_Your objective_
Count every line in this listing that has "Prequel". Reply with only the total.

_Data for review_
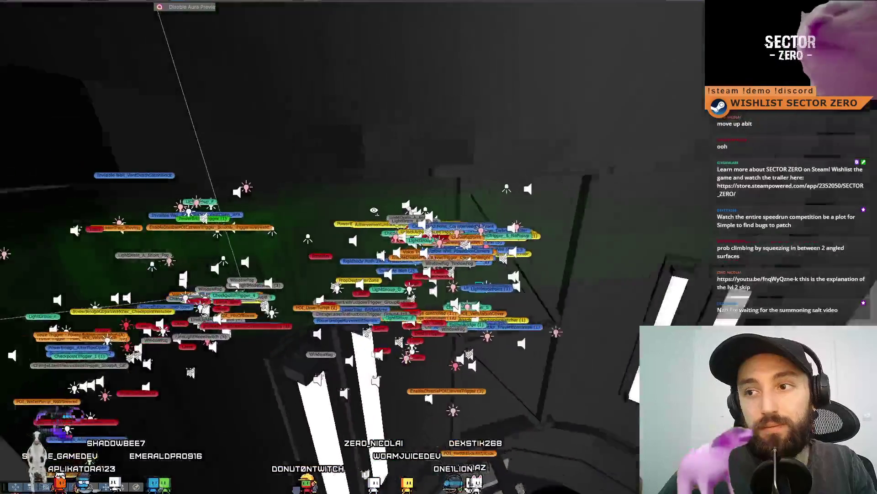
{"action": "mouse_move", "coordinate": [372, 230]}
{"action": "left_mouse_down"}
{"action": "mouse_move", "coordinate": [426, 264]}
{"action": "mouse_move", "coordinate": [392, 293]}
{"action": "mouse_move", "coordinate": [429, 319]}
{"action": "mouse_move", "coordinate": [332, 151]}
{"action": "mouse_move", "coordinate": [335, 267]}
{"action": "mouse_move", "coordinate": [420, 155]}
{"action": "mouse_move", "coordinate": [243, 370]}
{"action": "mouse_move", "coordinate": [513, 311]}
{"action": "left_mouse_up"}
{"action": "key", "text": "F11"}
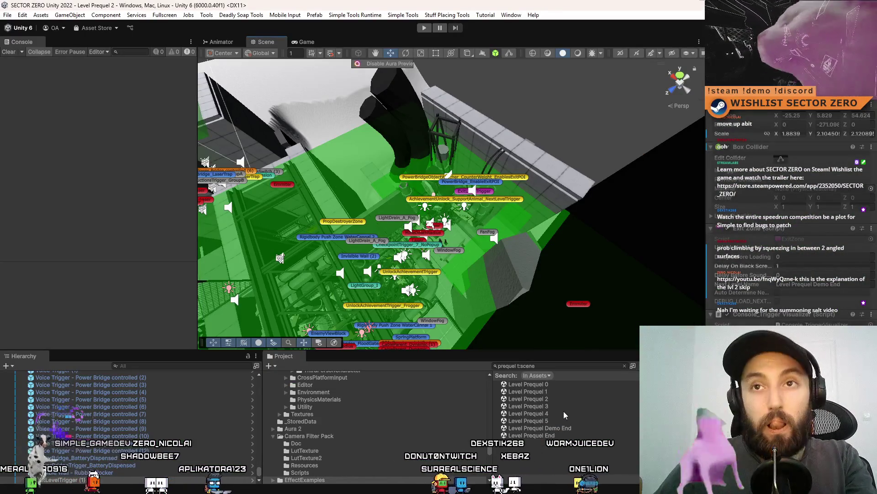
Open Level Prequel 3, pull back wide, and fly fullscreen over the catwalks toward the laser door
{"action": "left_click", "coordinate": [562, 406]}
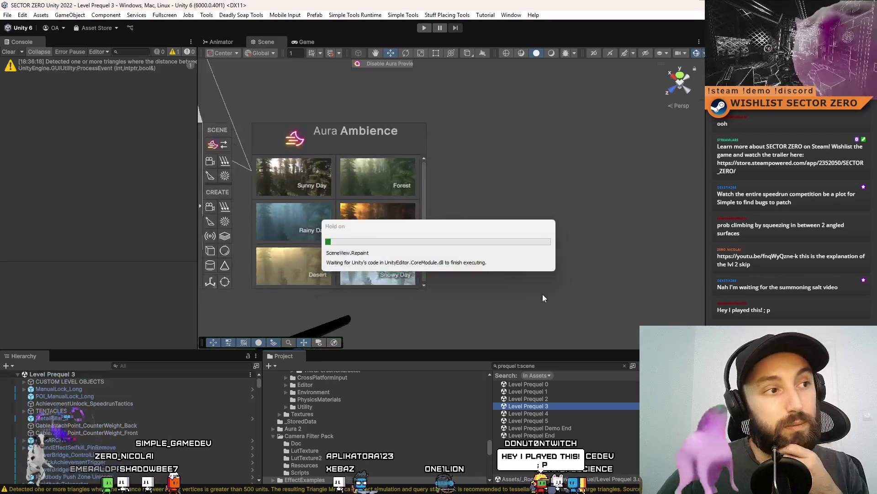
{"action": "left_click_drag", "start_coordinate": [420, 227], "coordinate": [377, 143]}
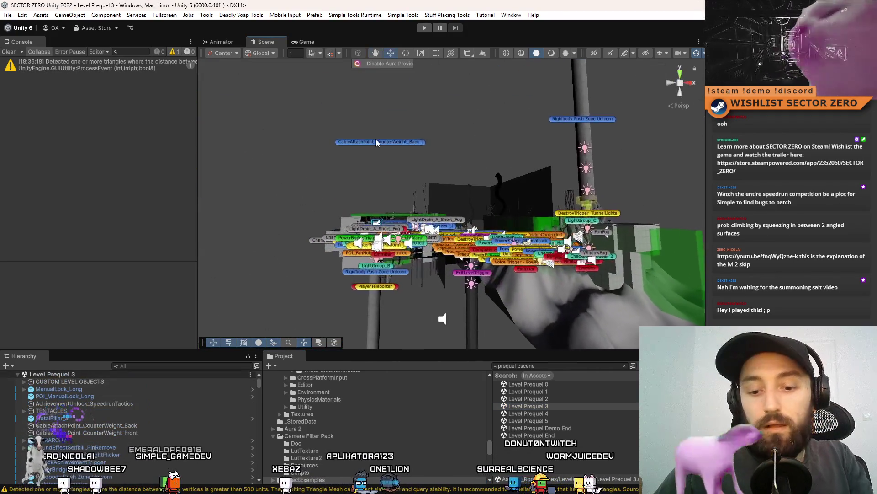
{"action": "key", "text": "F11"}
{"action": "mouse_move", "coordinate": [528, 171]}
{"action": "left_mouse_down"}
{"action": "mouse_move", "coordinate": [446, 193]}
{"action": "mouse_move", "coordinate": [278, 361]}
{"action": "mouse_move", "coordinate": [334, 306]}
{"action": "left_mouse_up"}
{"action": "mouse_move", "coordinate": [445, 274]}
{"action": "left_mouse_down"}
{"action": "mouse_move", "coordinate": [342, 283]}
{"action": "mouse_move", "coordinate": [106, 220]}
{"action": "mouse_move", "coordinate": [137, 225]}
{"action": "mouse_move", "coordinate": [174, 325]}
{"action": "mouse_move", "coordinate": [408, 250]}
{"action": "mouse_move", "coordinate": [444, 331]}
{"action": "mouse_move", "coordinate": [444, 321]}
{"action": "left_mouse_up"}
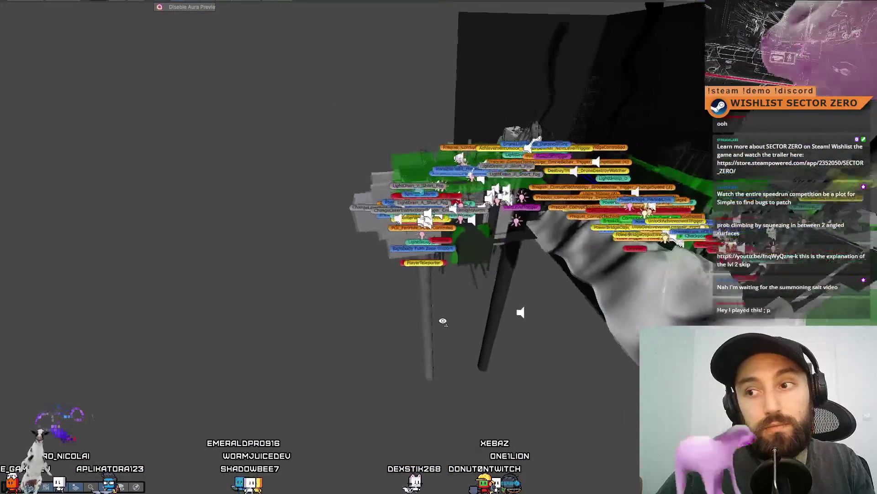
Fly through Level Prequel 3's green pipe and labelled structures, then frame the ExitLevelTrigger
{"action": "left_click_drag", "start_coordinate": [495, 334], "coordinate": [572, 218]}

_Reply_
2